Requirement — Return only the number of lines in the records below where the string "root" shows up.

*** Data for processing ***

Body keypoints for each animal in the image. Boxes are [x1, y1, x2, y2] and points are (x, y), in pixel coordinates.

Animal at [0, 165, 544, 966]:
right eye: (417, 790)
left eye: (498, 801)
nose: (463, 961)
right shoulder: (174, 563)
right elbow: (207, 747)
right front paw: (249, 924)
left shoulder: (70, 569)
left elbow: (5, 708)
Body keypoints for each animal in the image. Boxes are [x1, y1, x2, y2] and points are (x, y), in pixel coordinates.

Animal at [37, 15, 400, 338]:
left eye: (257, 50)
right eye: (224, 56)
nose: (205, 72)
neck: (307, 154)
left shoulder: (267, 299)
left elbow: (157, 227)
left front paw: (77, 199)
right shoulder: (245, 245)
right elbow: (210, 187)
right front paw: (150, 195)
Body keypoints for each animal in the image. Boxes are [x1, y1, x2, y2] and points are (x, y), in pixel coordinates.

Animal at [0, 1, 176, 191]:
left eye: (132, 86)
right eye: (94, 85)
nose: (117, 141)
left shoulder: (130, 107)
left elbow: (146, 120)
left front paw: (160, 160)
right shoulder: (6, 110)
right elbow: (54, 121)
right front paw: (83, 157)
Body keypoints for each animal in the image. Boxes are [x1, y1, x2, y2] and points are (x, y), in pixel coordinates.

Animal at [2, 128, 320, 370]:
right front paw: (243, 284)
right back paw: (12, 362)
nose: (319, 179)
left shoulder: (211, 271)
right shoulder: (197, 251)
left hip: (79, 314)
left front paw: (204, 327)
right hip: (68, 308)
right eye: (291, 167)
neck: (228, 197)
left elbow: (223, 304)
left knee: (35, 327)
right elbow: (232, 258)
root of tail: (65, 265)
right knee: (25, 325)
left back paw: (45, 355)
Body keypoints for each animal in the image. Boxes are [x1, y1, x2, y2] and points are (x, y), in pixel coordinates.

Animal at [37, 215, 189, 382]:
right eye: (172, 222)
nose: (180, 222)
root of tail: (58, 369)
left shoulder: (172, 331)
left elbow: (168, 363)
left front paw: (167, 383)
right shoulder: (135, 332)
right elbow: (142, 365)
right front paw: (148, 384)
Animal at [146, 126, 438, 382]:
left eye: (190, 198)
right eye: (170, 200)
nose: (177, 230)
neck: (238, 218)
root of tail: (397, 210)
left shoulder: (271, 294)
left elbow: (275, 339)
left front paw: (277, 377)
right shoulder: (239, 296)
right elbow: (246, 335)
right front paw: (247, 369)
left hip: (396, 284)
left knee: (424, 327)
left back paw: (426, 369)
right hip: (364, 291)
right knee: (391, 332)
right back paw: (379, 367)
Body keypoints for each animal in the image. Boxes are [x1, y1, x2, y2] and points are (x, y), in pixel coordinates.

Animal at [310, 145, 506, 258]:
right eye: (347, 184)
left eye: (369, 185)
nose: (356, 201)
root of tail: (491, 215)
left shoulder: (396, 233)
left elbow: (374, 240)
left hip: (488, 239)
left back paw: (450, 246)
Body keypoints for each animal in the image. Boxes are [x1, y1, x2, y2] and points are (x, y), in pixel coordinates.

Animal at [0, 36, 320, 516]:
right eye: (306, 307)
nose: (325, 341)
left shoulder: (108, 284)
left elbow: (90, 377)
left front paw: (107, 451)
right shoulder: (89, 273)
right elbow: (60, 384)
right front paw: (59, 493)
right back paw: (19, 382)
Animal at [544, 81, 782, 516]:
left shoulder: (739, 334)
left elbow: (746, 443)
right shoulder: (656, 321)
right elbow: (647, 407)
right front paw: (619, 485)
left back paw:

*** End of Data for processing ***

Solution to this problem — 4